* _MATERIALS PROVIDED_
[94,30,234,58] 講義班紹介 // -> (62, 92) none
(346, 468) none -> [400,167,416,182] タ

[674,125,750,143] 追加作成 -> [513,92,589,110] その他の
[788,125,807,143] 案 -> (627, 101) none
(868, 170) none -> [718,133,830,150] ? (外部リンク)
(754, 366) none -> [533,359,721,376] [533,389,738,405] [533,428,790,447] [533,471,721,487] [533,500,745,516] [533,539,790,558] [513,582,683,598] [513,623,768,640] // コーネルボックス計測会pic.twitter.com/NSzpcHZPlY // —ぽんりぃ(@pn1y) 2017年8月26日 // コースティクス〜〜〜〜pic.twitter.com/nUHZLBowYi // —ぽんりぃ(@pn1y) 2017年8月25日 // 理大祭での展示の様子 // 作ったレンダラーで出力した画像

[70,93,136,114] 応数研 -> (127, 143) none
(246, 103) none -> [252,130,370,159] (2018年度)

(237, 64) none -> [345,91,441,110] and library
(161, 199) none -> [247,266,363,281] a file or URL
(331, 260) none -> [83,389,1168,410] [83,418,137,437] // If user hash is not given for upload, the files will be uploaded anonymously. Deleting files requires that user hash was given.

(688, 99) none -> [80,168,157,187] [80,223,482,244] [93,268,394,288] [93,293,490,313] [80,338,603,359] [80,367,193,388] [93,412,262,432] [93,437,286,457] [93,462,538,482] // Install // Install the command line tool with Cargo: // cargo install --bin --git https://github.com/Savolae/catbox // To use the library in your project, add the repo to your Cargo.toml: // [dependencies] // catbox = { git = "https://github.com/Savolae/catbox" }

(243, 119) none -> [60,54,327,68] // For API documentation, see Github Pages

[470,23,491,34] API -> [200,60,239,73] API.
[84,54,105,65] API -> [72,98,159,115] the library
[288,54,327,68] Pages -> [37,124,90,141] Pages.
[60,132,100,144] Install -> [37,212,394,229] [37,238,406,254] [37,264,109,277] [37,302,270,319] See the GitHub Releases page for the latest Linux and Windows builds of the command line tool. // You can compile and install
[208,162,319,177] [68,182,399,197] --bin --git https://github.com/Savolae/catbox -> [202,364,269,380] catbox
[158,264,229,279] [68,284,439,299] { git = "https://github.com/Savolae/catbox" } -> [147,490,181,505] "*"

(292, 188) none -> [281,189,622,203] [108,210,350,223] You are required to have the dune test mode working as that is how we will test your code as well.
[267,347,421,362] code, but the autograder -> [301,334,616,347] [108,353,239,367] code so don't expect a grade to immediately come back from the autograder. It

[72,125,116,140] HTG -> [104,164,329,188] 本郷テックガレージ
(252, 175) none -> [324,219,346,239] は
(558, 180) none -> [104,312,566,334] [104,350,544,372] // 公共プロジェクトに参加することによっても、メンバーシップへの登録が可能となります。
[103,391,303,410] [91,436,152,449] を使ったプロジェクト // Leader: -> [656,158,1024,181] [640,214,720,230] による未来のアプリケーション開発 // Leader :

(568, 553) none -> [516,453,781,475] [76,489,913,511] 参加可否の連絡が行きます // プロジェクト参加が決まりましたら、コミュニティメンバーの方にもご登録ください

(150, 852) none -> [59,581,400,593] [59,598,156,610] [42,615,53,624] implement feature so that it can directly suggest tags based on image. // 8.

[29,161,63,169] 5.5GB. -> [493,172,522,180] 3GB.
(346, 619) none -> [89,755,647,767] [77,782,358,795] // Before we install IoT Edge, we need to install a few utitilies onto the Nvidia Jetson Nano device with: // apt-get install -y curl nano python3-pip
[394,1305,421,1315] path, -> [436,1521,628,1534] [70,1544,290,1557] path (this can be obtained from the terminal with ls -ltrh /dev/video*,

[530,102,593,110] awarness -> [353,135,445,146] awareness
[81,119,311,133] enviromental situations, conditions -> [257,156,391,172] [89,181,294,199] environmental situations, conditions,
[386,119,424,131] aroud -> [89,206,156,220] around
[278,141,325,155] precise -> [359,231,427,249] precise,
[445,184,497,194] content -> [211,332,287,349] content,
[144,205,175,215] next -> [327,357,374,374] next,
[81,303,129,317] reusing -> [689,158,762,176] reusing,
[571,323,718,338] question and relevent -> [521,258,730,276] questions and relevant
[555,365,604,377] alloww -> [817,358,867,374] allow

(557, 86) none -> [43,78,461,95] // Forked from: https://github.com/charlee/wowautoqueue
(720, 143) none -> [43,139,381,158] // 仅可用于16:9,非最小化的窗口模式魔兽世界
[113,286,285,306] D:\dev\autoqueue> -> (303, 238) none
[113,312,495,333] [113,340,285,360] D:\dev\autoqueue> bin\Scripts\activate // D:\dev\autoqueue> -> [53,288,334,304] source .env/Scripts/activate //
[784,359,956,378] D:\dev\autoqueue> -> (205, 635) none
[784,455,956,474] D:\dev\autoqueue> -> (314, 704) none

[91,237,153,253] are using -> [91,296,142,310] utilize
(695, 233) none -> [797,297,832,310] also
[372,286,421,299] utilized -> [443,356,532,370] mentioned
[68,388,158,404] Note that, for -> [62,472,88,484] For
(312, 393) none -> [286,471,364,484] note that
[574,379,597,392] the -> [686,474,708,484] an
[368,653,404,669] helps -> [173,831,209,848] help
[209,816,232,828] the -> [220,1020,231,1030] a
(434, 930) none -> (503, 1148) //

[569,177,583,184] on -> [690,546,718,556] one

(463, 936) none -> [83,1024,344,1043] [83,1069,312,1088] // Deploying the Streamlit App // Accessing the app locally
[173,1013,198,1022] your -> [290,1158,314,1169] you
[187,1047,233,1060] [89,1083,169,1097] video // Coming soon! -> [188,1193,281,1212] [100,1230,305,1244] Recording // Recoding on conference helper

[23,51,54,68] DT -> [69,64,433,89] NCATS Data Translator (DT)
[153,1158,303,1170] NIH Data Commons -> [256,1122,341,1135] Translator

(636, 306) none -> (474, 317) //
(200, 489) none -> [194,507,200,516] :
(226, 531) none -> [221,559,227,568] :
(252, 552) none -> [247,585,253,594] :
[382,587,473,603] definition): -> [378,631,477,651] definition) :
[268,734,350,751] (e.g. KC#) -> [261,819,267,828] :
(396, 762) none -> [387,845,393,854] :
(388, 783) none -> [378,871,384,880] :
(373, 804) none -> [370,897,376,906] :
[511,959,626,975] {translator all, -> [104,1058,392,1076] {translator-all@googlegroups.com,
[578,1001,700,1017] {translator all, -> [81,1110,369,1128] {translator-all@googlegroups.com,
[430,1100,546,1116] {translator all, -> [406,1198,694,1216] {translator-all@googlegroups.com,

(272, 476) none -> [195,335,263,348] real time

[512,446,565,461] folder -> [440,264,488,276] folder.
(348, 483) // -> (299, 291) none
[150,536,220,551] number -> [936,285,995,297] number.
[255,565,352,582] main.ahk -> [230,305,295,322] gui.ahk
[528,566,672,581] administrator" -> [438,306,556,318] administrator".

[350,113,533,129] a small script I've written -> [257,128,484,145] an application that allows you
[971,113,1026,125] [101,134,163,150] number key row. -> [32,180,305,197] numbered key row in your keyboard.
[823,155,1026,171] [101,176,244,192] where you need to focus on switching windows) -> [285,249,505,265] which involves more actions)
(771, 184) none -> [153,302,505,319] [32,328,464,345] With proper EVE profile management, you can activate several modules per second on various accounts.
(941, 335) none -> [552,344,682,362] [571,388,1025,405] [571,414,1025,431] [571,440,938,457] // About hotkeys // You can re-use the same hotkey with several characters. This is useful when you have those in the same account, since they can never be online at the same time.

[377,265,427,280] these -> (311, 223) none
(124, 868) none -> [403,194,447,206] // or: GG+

* _WORK ORDER_
For the string "Data", count every line of the material where it appears and state only the count.

* _ANSWER BELOW_
2